Non-stimulants are mainly utilized as second-line therapies due to their lack of efficacy. However, stimulants are highly controlled substances, and prescriptions are often restricted to 30 days.
This creates a demand for non-stimulants with stimulant comparable efficacy in the ADHD space across these markets, according to data and analytics company GlobalData.
Lorraine Palmer, pharma analyst at GlobalData, comments: “Stimulant use comes with some practical issues, for example, ensuring the safe storage of stimulant medication by patients who are using it at university was listed as a concern by key opinion leaders (KOLs) interviewed by GlobalData.”
Three out of the four agents currently in late-stage development are non-stimulants, including Axsome Therapeutics Inc’s solriamfetol, Otsuka’s centanafadine, and Neurocentria Inc’s L-Threonate Magnesium Salt.
However, GlobalData's KOLs believe that these agents are unlikely to become first-line therapies without efficacy comparable to stimulants. In addition, thus far, there have been no head-to-head trials.
In contrast, KOLs stated that despite the oversaturation of the stimulant market, Cingulate Inc’s CTx-1301, currently in phase 3 development, has the potential to become a competitive first-line treatment if it can provide 16 hours of therapeutic coverage per dose.

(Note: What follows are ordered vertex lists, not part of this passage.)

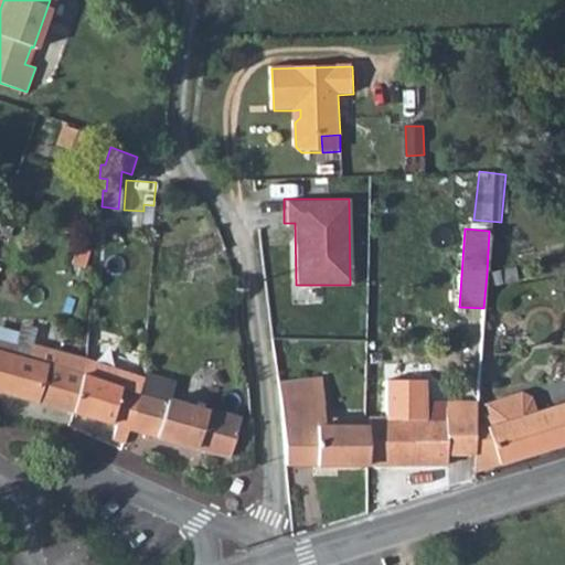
[(71,262),(83,266),(87,253),(75,249),(71,262)]
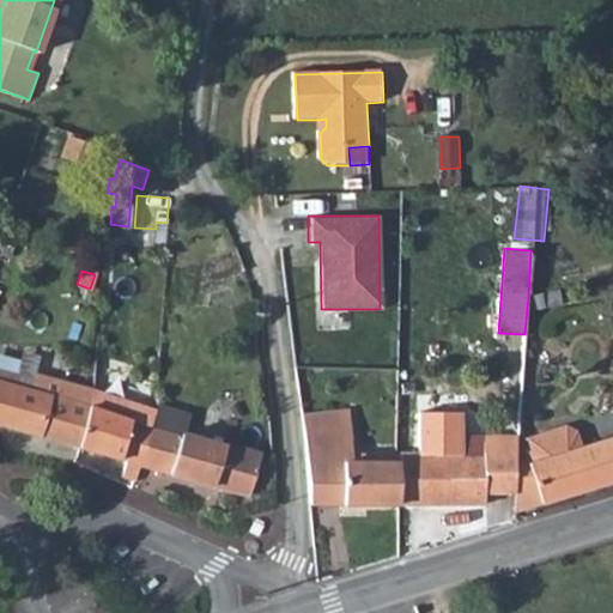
[(53,378),(0,363),(0,380),(48,394),(53,378)]
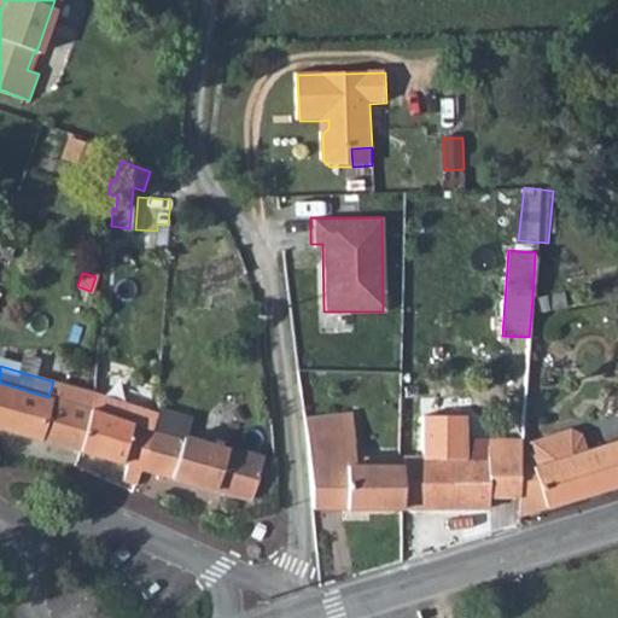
[(0,427),(79,450),(88,407),(92,407),(94,392),(93,392),(53,382),(48,397),(0,383),(0,427)]
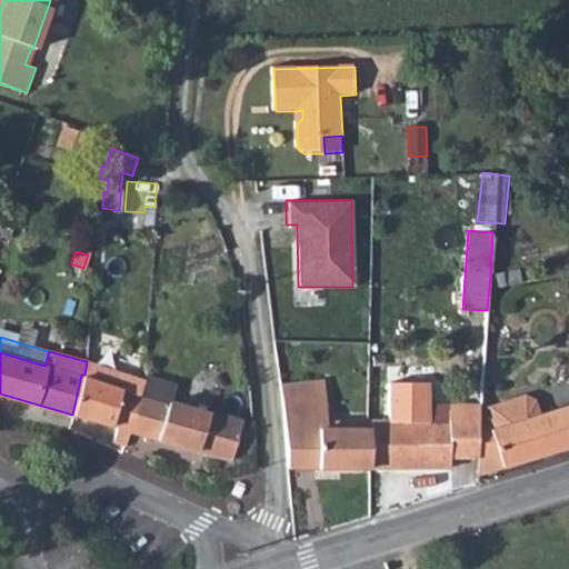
[(72,415),(112,426),(108,440),(122,445),(128,431),(139,393),(141,387),(142,381),(142,379),(87,361),(85,375),(81,375),(72,415)]
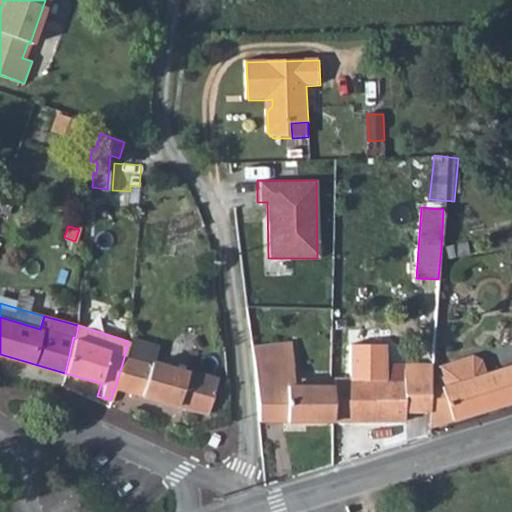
[(250,347),(258,420),(332,420),(332,378),(329,378),(293,378),(293,369),(290,342),(250,347)]
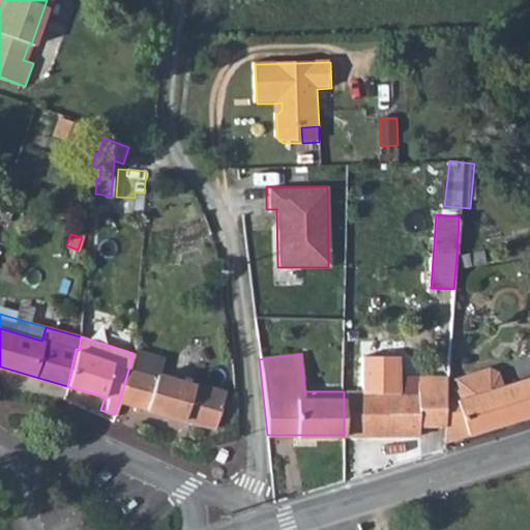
[(129,366),(155,374),(157,367),(131,360),(129,366)]
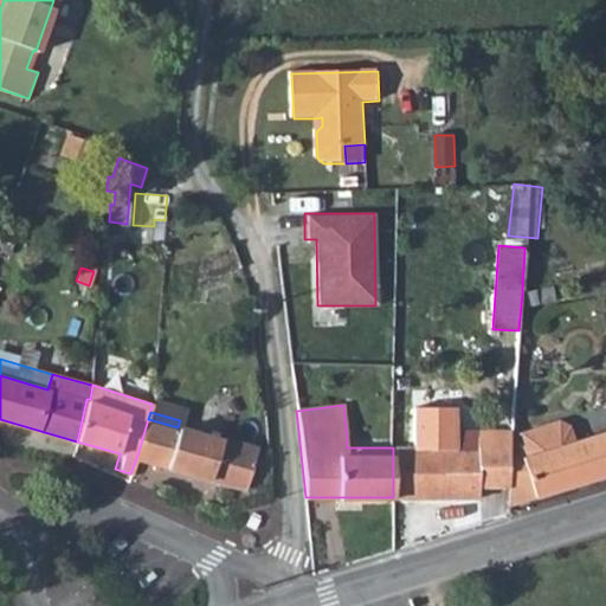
[(136,459),(244,490),(256,449),(221,438),(220,439),(178,427),(148,419),(136,459)]
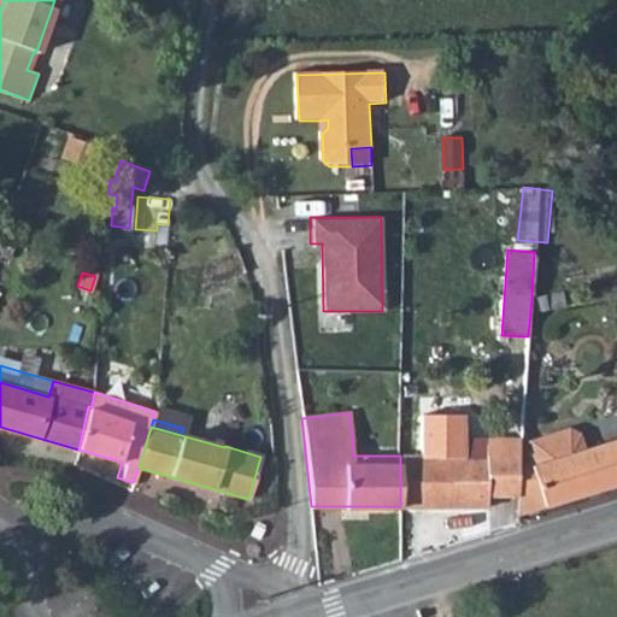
[(400,456),(400,506),(486,506),(486,495),(518,495),(519,464),(521,438),(407,436),(407,456),(400,456)]
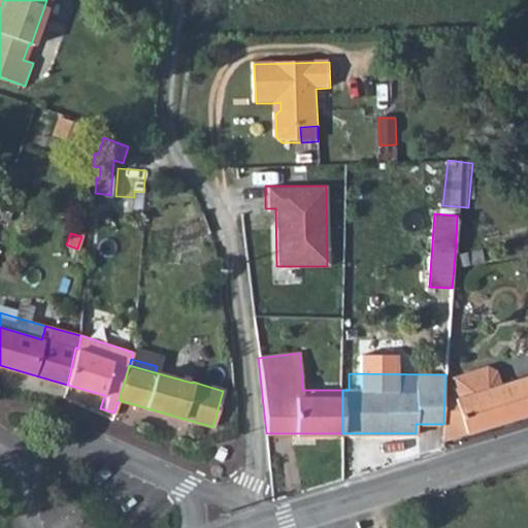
[(443,438),(443,440),(526,415),(527,414),(527,375),(481,391),(477,385),(452,392),(452,395),(444,397),(443,424),(443,438)]
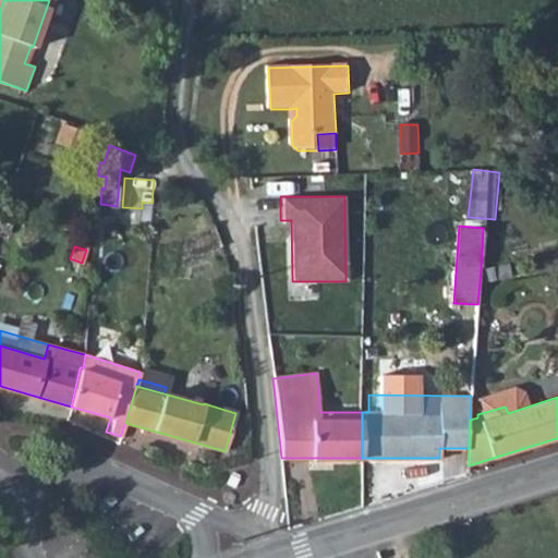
[(319,402),(319,412),(359,412),(360,402),(319,402)]
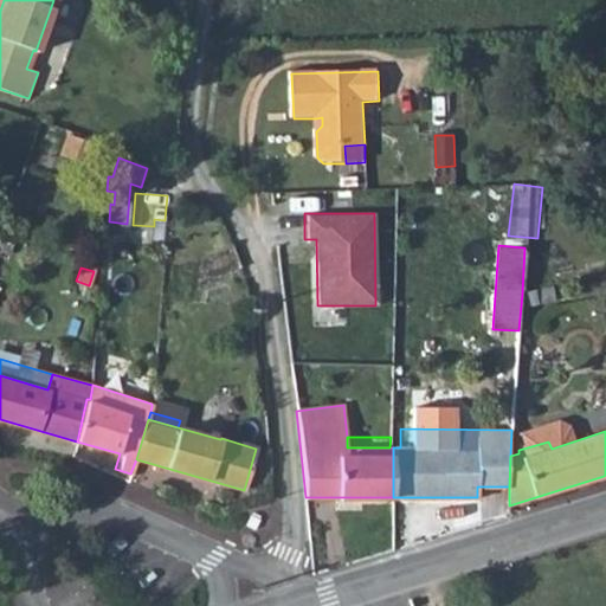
[(246,523),(256,527),(259,517),(250,514),(246,523)]
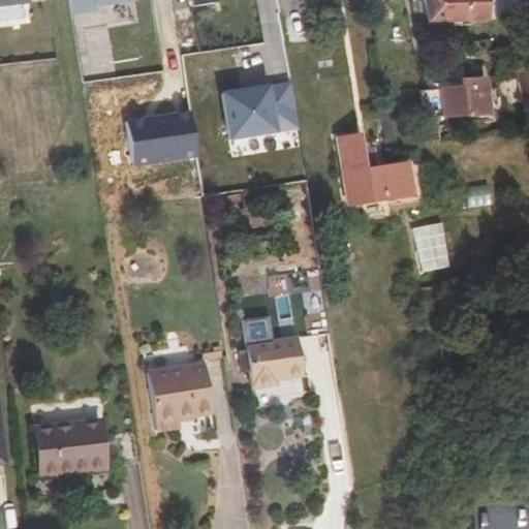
[(68,0),(71,13),(98,9),(97,4),(134,0),(68,0)]
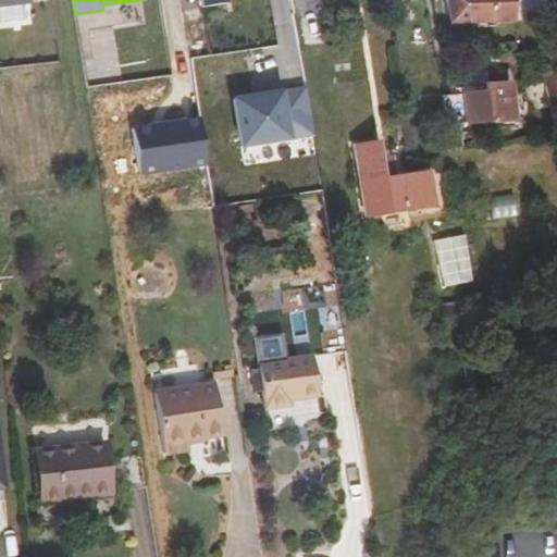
[(202,0),(205,12),(229,8),(227,0),(202,0)]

This would meet an unmet need and make the drug the longest lasting stimulant currently in the market, alongside Takeda’s Mydayis ER (mixed amphetamine salts), which provides coverage for up to 16 hours.
Palmer continues: “CTx-1301 has a lot of potential due to its impressive coverage. KOLs have stated it might become their ‘go-to’. However, with a long duration of action comes the potential for sleep disturbances such as delayed sleep onset. Since poor compliance of ADHD medication is consistently raised as a concern by KOLs, the development of a drug that provides coverage into the evening without affecting sleep is a key unmet need.”
While some have a long duration of action, the lack of dosing flexibility with non-stimulants is also an issue raised by KOLs.
Taking a medication break for the weekend is possible with stimulants but more difficult with non-stimulants, as it can take weeks for therapeutic benefit to be seen and consistent dosing is required.
The development of non-stimulants that allow for more flexible dosing is therefore an unmet need. If addressed, the resulting non-stimulant would have a competitive edge over other marketed non-stimulants.
Palmer concludes: “A further competitive edge for pipeline non-stimulants would be to address the symptoms of co-morbidities common with ADHD, such as autism spectrum disorder and emotional instability. Otsuka’s centanafadine might have an edge as a serotonin–norepinephrine–dopamine reuptake inhibitor in Phase II trials for major depressive disorder.”